The Life and Surprising Adventures of Robinson Crusoe by Daniel Defoe. Chapter 13, 14, 15

From these things I began to instruct him in the knowledge of the true God. I told him, that the great Maker of all things lived there, pointing up towards heaven; that he governs the world by the same power and providence by which he made it; that he was omnipotent, could do every thing for us, give every thing to us, take every thing from us; and thus, by degrees, I opened his eyes.
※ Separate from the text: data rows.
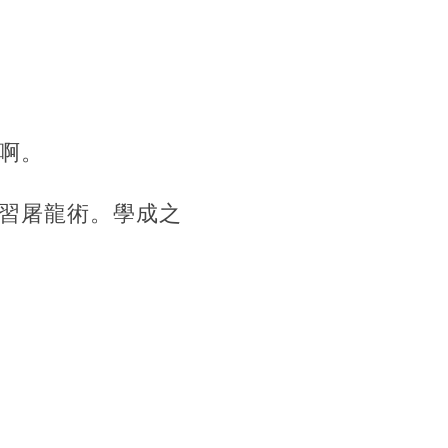
啊。
習屠龍術。學成之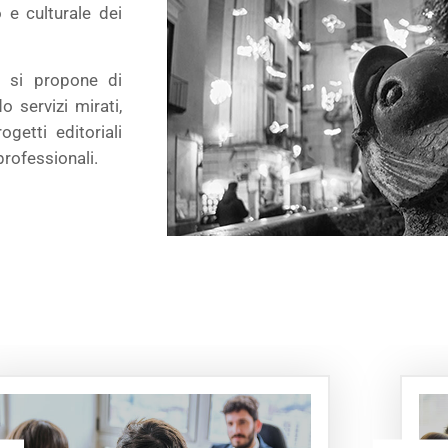
 e culturale dei
e si propone di
o servizi mirati,
getti editoriali
professionali.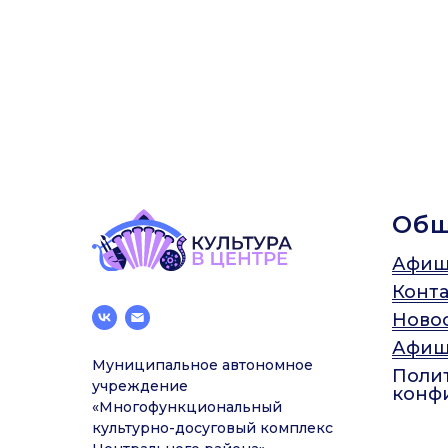
Об
Афиш
Конт
Ново
Афиш
Муниципальное автономное
Поли
учреждение
конф
«Многофункциональный
культурно-досуговый комплекс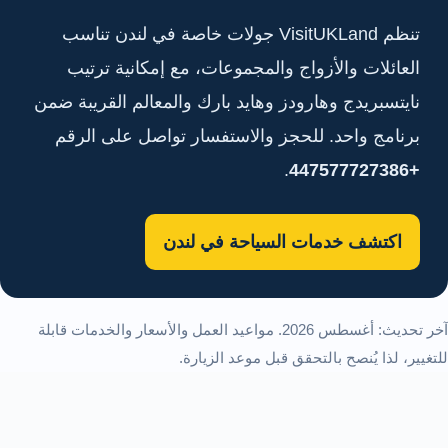
تنظم VisitUKLand جولات خاصة في لندن تناسب
العائلات والأزواج والمجموعات، مع إمكانية ترتيب
نايتسبريدج وهارودز وهايد بارك والمعالم القريبة ضمن
برنامج واحد. للحجز والاستفسار تواصل على الرقم
.
+447577727386
اكتشف خدمات السياحة في لندن
آخر تحديث: أغسطس 2026. مواعيد العمل والأسعار والخدمات قابلة
للتغيير، لذا يُنصح بالتحقق قبل موعد الزيارة.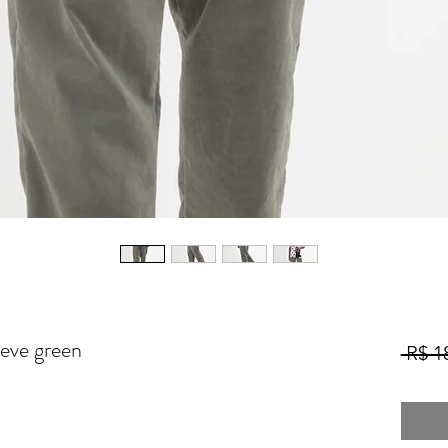
leve green
 R$ 1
He listened with great attention, and received with pleasure the notion of Jesus Christ being sent to redeem us, and of the manner of making our prayers to God, and his being able to hear us even in heaven; he told me one day, that if our God could hear us up beyond the sun, he must needs be a greater God than their Benamuckee, who lived but a little way off, and yet could not hear, till they went up to the great mountains, where he dwelt, to speak to him. I asked him if ever he went thither to speak to him? He said, No, they never went that were young men; none went thither but the old men, whom he called their Oowookakee; that is, as I made him explain it to me, their religious, or clergy; and that they went to say O! (so he called saying prayers), and then came back, and told them what Benamuckee said. By this I observed, that there is priestcraft even among the most blinded ignorant Pagans in the world; and the policy of making a secret of religion, in order to preserve the veneration of the people to the clergy, is to be found among all religions in the world, even among the most brutish and barbarous savages.
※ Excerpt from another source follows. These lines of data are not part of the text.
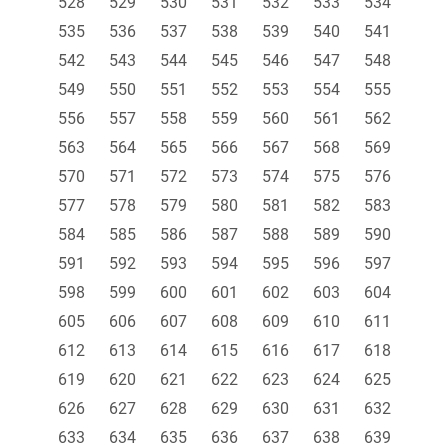
528
529
530
531
532
533
534
535
536
537
538
539
540
541
542
543
544
545
546
547
548
549
550
551
552
553
554
555
556
557
558
559
560
561
562
563
564
565
566
567
568
569
570
571
572
573
574
575
576
577
578
579
580
581
582
583
584
585
586
587
588
589
590
591
592
593
594
595
596
597
598
599
600
601
602
603
604
605
606
607
608
609
610
611
612
613
614
615
616
617
618
619
620
621
622
623
624
625
626
627
628
629
630
631
632
633
634
635
636
637
638
639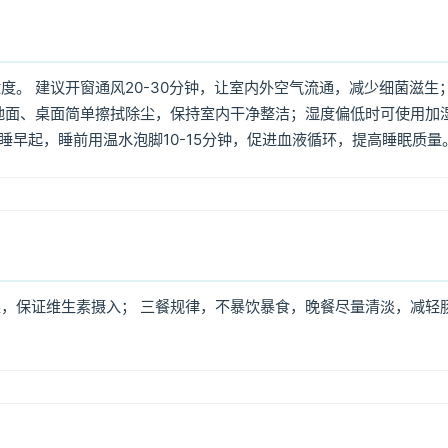
。 建议开窗通风20-30分钟，让室内外空气流通，减少细菌滋生
地面、桌面简单擦拭除尘，保持室内干净整洁；湿度偏低时可使用加
早睡早起，睡前用温水泡脚10-15分钟，促进血液循环，提高睡眠质量
，保证维生素摄入； 三餐规律，不暴饮暴食，晚餐尽量清淡，减轻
I endeavoured to clear up this fraud to my man Friday, and told him, that the pretence of their old men going up to the mountains to say O! to their god Benamuckee, was a cheat; and their bringing word from thence what he said, was much more so; that if they met with any answer, or spoke with any one there, it must be with an evil spirit; and then I entered into a long discourse with him about the devil, the original of him, his rebellion against God, his enmity to man, the reason of it, his setting himself up in the dark parts of the world to be worshipped instead of God, and as God, and the many strategems he made use of to delude mankind to their ruin; how he had a secret access to our passions and to our affections, to adapt his snares so to our inclinations as to cause us even to be our own tempters, and to run upon our own destruction by our own choice.

I found it was not so easy to imprint right notions in his mind about the devil, as it was about the being of a God; nature assisted all my arguments to evidence to him even the necessity of a great First Cause, and overruling governing Power, a secret directing Providence, and of the equity and justice of paying homage to Him that made us, and the like; but there appeared nothing of all this in the notion of an evil spirit, of his original, his being, his nature, and, above all, of his inclination to do evil, and to draw us in to do so, too; and the poor creature puzzled me once in such a manner, by a question merely natural and innocent, that I scarce knew what to say to him.

I had been talking a great deal to him of the power of God, his omnipotence, his dreadful aversion to sin, his being a consuming fire to the workers of iniquity; how, as he had made us all, he could destroy us, and all the world, in a moment; and he listened with great seriousness to me all the while. After this, I had been telling him how the devil was God’s enemy in the hearts of men, and used all his malice and skill to defeat the good designs of Providence, and to ruin the kingdom of Christ in the world, and the like. “Well,” says Friday, “but you say God is so strong, so great, is he not much strong, much might as the devil?” “Yes, yes,” said I, “Friday, God is stronger than the devil; God is above the devil; and therefore we pray to God to tread him under our feet, and enable us to resist his temptations, and quench his fiery darts.” “But,” says he again, “if God much strong, much might, as the devil, why God not kill the devil, so make him no more wicked?”